**Required action:** Please report how many lines below contain "left", writing nothing except the number.

Records drawn from a dataset:
-*-*-

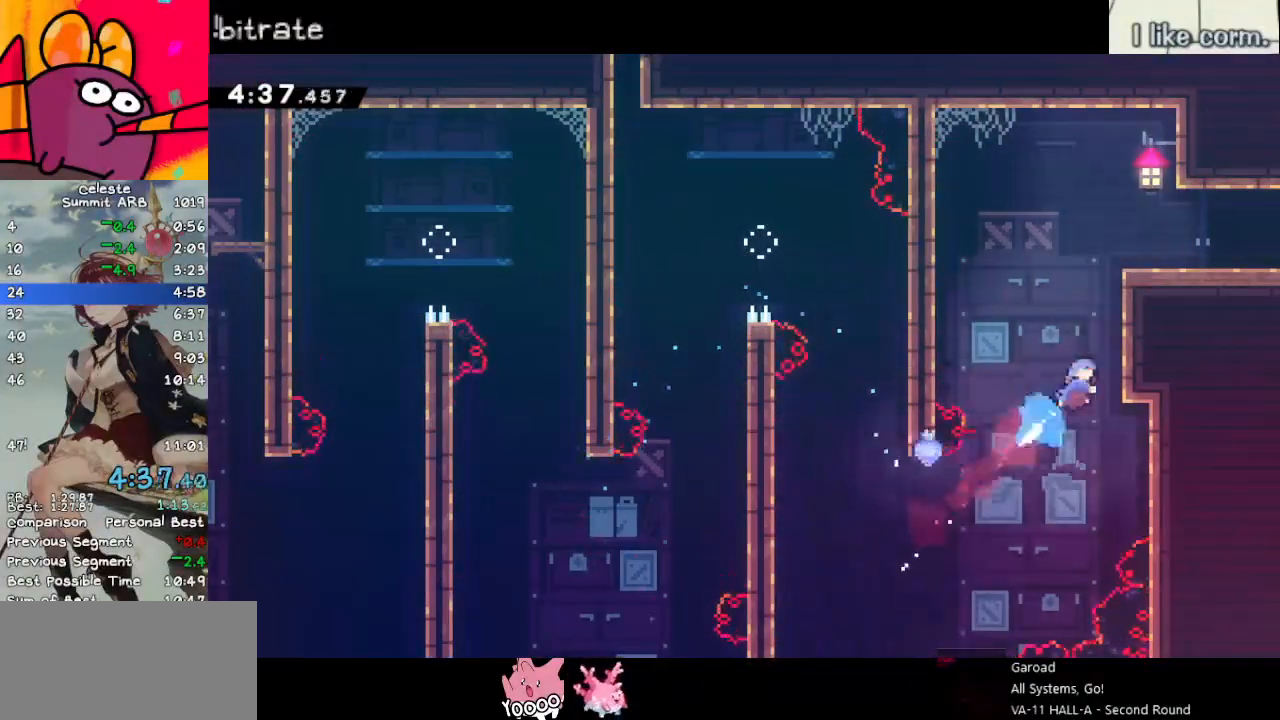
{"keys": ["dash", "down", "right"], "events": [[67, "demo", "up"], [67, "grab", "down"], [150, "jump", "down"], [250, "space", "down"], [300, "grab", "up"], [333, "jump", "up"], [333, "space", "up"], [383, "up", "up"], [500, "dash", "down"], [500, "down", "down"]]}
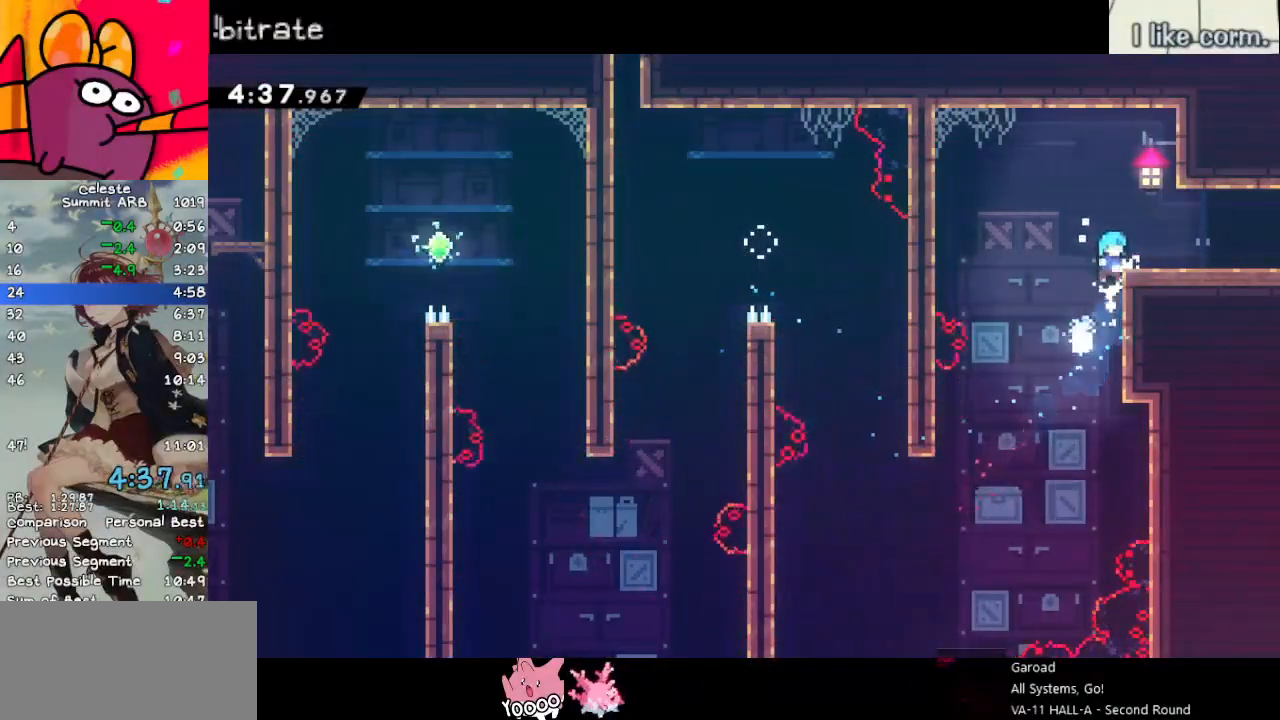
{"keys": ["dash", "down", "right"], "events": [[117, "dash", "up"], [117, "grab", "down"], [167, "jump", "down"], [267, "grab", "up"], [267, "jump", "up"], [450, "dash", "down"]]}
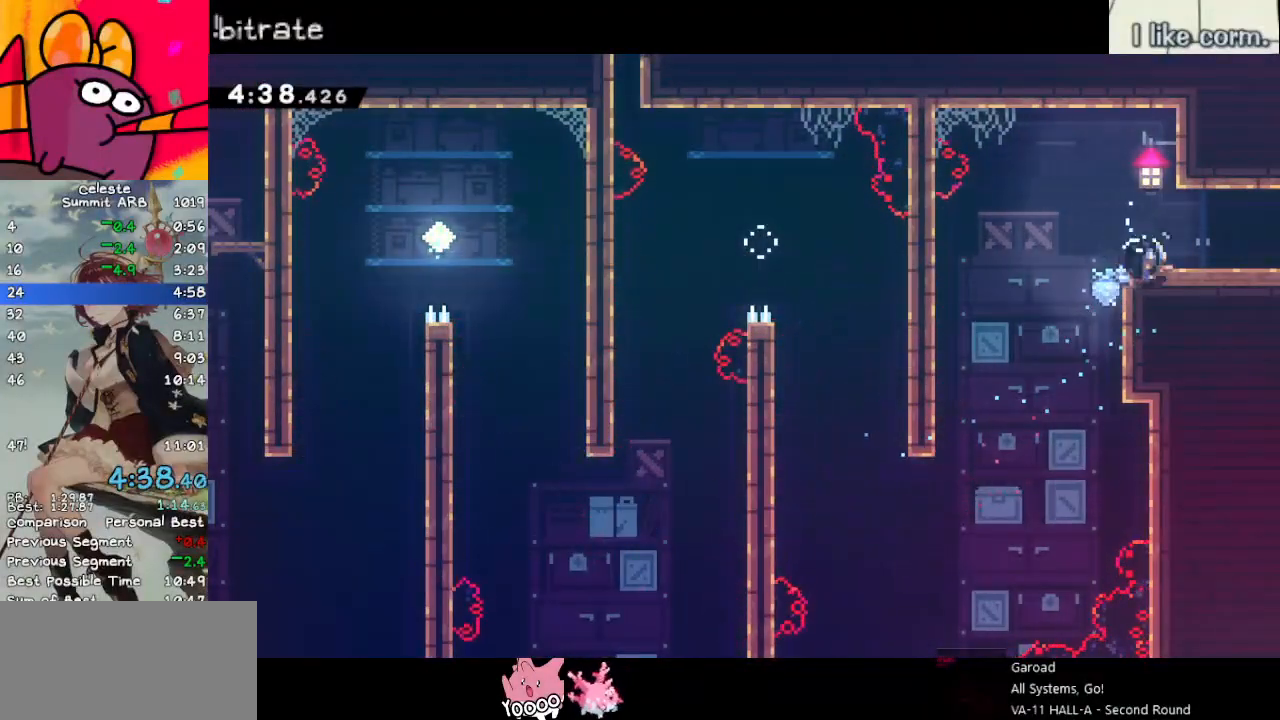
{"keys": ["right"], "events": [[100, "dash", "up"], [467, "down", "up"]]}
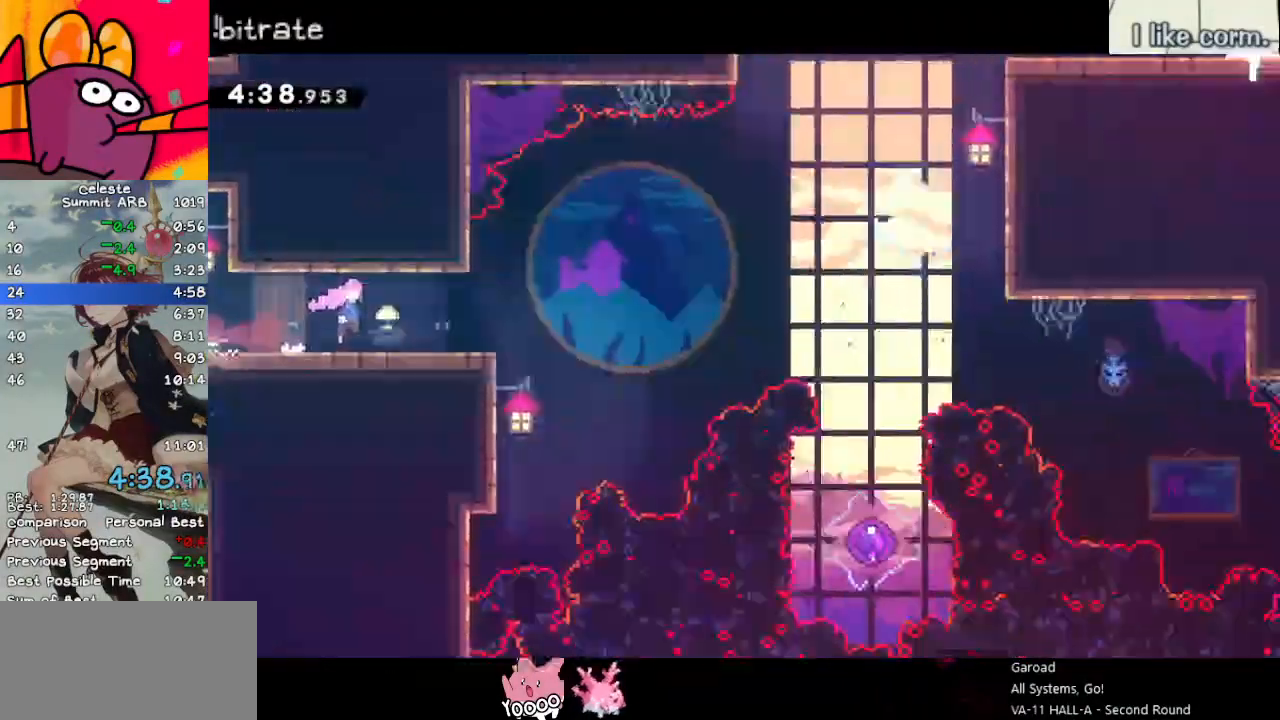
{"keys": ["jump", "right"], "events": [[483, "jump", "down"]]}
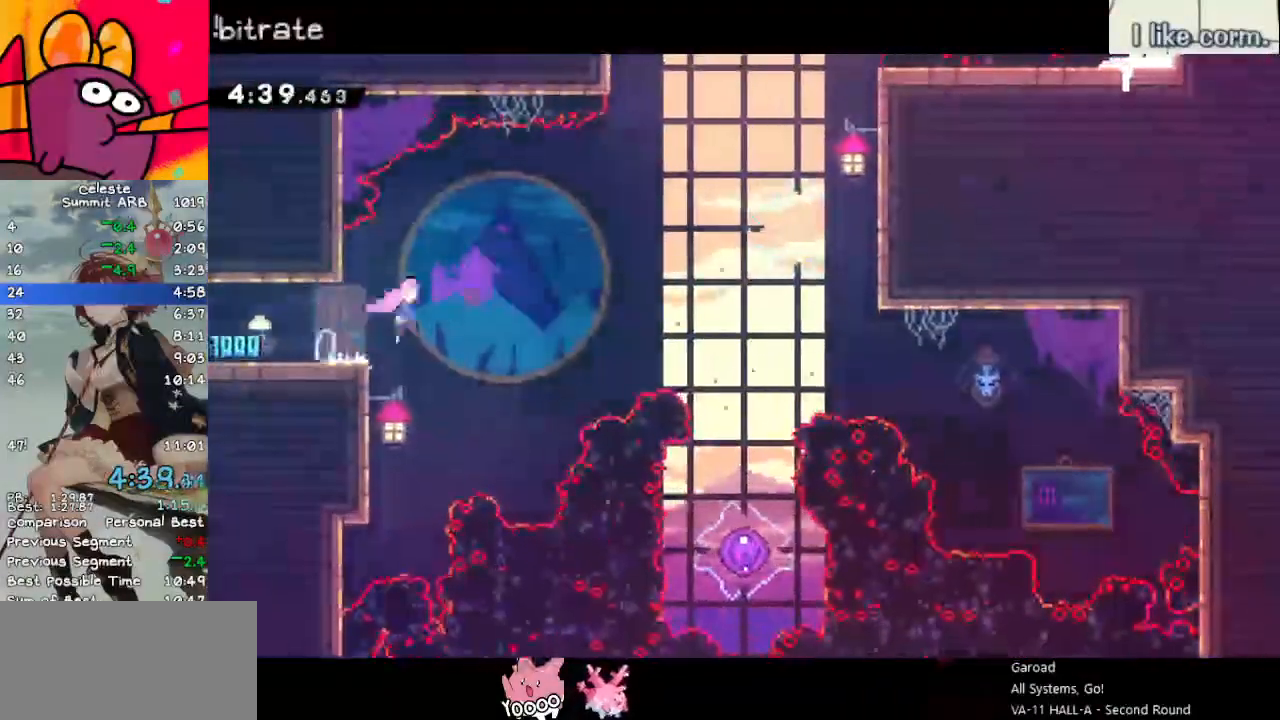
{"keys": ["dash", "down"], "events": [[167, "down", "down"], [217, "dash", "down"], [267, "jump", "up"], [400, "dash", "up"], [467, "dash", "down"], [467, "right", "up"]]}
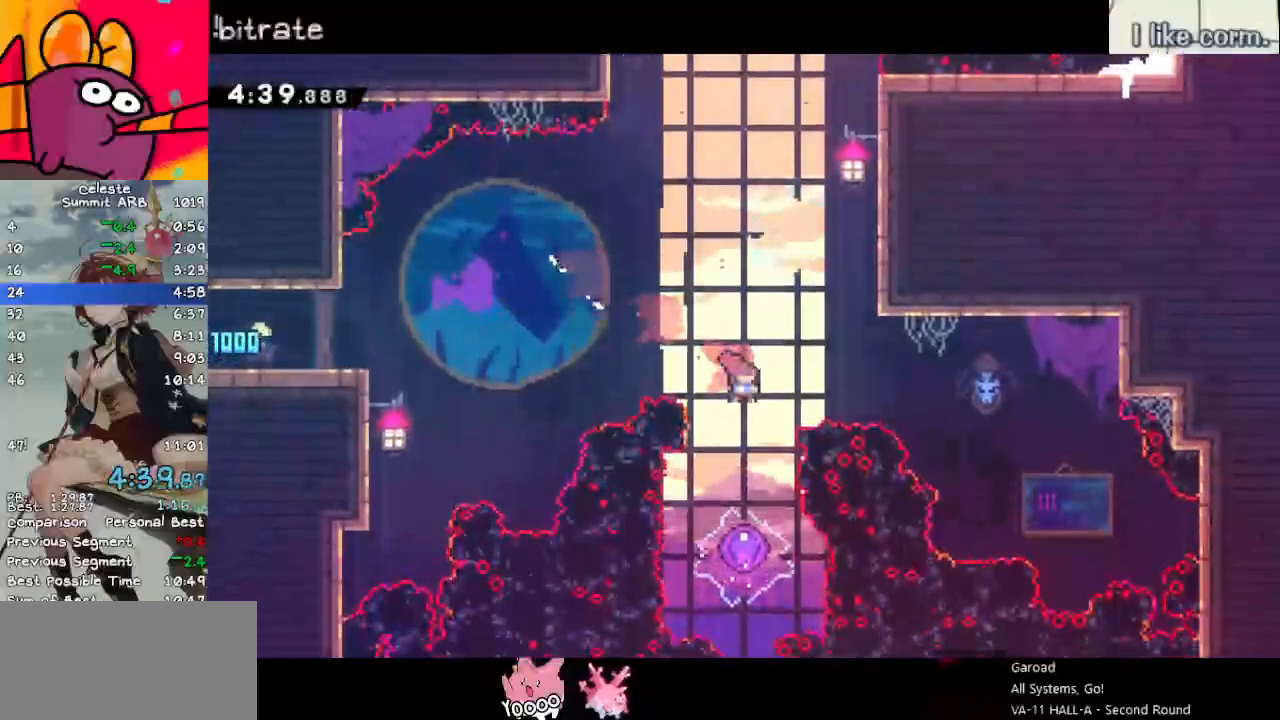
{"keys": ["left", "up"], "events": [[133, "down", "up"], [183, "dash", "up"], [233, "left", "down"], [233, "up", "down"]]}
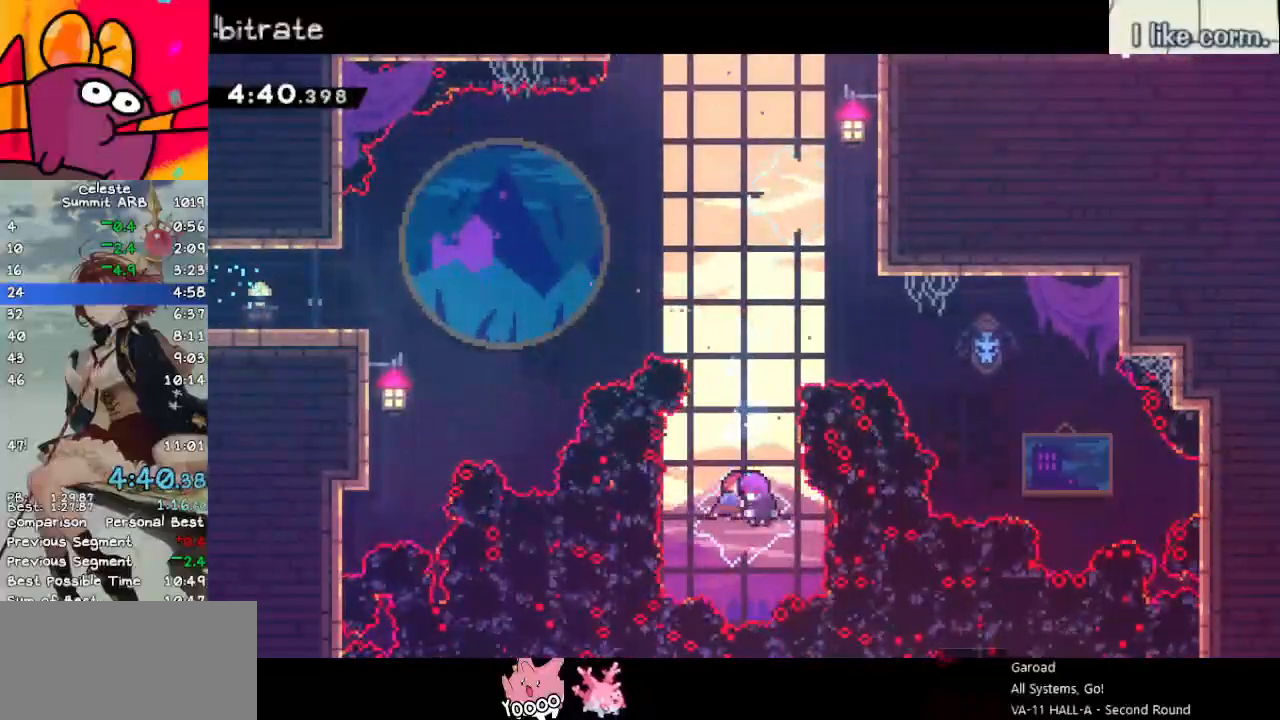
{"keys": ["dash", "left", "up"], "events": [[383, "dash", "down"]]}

-*-*-

**Exercise output:** 2